What does the speed of calculating the Fir filter depend on in the
Dsp?
It depends on many factors, the clock, how fast you are sampling from the ADC, if there are memory delays, size of the filter (and implementation, like symmetric or direct which have tradeoffs vs operations and memory) ect. The implementation will also depend on how many adds/ multiplies you have. Each multiply and add operation (or there are also special operations that do both on the TI processors) also will have X amount of clock cycles per instruction. There are entire courses taught on how to calculate the filter and delay for an FIR filter on one of these processors and implement it. Probably the slowest thing will be the ADC or getting data to and from the ADC.

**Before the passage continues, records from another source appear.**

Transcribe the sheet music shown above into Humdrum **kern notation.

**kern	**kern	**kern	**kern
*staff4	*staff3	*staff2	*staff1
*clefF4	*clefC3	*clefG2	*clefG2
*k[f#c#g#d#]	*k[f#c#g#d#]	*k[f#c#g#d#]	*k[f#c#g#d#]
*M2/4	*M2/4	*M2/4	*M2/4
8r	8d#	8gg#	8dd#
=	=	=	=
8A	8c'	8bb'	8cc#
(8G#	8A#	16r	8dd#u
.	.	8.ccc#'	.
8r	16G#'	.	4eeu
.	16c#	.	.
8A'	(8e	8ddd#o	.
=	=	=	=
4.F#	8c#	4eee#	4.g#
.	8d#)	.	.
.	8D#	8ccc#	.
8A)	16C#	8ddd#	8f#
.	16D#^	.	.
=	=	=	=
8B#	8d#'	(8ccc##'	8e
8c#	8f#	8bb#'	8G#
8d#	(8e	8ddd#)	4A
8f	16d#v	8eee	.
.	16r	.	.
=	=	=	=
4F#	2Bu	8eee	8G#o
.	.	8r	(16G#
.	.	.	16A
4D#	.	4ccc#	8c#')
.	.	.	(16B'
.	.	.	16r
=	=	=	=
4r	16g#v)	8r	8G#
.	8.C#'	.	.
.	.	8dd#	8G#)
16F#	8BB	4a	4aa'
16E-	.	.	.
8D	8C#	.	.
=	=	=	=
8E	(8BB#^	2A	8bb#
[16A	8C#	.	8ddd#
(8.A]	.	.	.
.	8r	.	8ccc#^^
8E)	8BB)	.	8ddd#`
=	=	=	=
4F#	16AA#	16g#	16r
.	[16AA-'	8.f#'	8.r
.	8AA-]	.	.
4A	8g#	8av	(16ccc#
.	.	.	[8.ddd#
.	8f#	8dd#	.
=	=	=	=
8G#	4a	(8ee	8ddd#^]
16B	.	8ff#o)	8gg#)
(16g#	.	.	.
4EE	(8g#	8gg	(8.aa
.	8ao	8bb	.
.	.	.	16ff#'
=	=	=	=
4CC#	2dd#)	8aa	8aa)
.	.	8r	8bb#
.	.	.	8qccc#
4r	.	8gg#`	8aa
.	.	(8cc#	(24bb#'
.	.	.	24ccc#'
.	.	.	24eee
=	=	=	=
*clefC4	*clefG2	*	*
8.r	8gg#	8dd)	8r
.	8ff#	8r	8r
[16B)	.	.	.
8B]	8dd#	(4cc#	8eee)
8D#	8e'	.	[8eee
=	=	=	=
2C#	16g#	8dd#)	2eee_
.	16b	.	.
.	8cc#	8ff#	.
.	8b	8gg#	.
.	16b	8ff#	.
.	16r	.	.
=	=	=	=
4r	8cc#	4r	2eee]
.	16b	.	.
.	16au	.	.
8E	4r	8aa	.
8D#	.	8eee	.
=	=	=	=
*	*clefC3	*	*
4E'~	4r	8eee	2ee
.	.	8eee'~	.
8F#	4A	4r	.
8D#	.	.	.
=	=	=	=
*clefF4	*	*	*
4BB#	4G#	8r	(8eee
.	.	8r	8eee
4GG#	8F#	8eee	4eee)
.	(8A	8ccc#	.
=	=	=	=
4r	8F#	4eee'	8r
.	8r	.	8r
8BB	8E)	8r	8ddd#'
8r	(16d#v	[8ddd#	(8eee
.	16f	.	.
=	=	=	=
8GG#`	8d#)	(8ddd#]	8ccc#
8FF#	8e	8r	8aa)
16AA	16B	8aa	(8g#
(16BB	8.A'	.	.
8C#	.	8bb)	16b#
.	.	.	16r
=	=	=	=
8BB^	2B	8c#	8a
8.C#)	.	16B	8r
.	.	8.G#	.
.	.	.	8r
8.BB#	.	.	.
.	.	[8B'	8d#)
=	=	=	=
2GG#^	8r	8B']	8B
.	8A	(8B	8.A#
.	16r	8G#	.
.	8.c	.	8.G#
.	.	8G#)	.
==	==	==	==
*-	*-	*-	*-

In which unit of the DSP are these calculations performed?
Depends on which instructions you use, the processor you have listed has six ALU's and one processor (AFAIK), the instructions tell it which processor to use.
When calculating the processing rate of the filter, should I look
where it says MHz?
You can estimate the time if you know the size of the filter, if you have a 32 tap direct form FIR, you'll need about 32 delays (memory elements) and about 32 multiply-add operations. So if a multiply add takes 1 clock then it would be the clock frequency divided by 32, plus whatever the memory operations take. But at the end of the day it's really the phase of the realized filter form that matters.
So I would start by looking at the filter you want to implement, and look at the phase and tap requirements for that.